We are constantly being told that foods such as bread, pasta, rice, potatoes and cereals are required for a healthy diet as they are full of nutrients. However, does their nutrient density outweigh their impact on our blood sugar levels and, in turn, on our health?
With more people being diagnosed with diabetes or diagnosed as pre-diabetic, the message of prevention is better than cure is a constant headline in the media. What else needs to be done to improve the nation’s health? What else can people do to change their lifestyles and improve their health? Our food choices are not immune to this spotlight.
Turning to the NHS for guidance, one meets with the constant message that starchy foods are an essential part of a healthy diet. With the debate heating up about which food item is public health enemy number 1 – fat or sugar, in this piece we explore why starchy food items aren’t needed for a healthy diet and in fact substituting these items for other vegetables will have a positive impact on your health.
Starchy Foods – What Are They?
Food items in this category can be broadly classified as fitting into the following categories: breads, pastas, rice, cereals and grains. These food groups are also commonly referred to as complex carbohydrates.
Complex carbohydrates are a series of glucose (sugar) molecules linked together in a long chain.
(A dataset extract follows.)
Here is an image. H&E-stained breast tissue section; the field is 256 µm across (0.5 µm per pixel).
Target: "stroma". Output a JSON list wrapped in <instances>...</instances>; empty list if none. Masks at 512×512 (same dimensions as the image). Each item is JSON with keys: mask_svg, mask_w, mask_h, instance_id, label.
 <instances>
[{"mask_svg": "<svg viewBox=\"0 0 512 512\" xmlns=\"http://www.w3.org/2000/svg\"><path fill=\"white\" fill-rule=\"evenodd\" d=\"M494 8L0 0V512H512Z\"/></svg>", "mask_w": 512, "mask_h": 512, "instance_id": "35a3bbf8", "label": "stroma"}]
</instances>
Once in the gut, our digestive enzymes break these links, thereby releasing individual glucose molecules. These molecules are then absorbed into your bloodstream and have a direct impact on your blood sugar levels, which in turn causes a spike in insulin levels.
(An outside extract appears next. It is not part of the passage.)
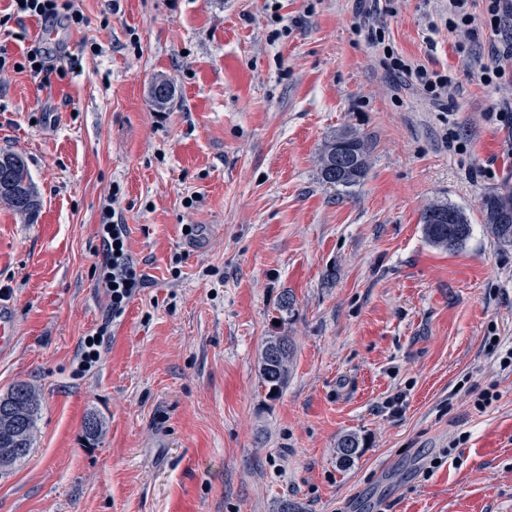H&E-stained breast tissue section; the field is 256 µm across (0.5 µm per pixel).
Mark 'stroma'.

How do you know a food’s impact on your blood sugars?
The effect that individual food items have on our blood sugars are measured using the Glycaemic Index (GI). Whilst the amount of total carbohydrate in a food item (from the food label or from the using national databases such as McCance & Widdowson for the UK and the FDA in the USA) will give a good indication, i.e. the higher the carbohydrate content, the greater the impact on your blood sugars.
However, some items can be misleading. For example, 100g of potatoes contains around 17.2g of total carbohydrate – a reasonable amount some would say. But it has a GI reading, when baked, of 69 (with the skin) and 98 (without the skin). Table sugar has a GI of 58.
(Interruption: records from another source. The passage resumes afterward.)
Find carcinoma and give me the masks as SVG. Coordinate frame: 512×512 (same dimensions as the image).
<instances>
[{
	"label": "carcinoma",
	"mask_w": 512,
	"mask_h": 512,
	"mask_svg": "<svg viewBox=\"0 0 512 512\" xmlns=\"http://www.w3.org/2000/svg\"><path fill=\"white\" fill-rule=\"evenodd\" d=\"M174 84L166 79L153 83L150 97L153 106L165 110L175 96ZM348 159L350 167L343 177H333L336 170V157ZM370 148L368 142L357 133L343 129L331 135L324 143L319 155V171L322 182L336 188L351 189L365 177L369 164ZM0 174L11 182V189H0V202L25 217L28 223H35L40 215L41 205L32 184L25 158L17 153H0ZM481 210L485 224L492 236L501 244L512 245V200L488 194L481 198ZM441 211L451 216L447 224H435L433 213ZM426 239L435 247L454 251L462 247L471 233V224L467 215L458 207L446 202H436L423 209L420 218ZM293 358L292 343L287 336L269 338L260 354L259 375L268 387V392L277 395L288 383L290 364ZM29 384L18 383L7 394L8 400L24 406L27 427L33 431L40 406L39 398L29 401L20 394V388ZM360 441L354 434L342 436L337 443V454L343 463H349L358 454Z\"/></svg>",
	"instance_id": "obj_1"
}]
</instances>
How’s that for a shocker?!
The glycemic index (GI)* is a ranking of carbohydrates on a scale from 0 to 100 according to the extent that they raise blood sugar levels after eating. Foods with a high GI are those which are rapidly digested and absorbed and result in marked fluctuations in blood sugar levels.
However, just because table sugar has a lower GI than potatoes, that does not mean a free reign to start adding sugar to your tea! What this shows is that carbohydrates are not all created equal and that starchy carbohydrates do still have a very immediate impact on blood sugar levels.
So what’s the final verdict?
Minimising sugars in the diet is always a positive idea and your body will thank you for it. However, starchy carbohydrates will still have a negative impact on blood sugar levels as starches are linked sugar molecules. Hence, once digested, starch will have the same impact as granulated sugar does on blood sugar levels.
The science and personal testimonies all show that specifically following a lifestyle that is low in simple and starchy carbohydrates actively helps to successfully manage diabetes through diet.
Focusing on fruit and vegetables that are naturally higher in dietary fibre will help to ensure that you are meeting all the vitamin and mineral requirements for optimal health, but without compromising your blood sugar levels in the process.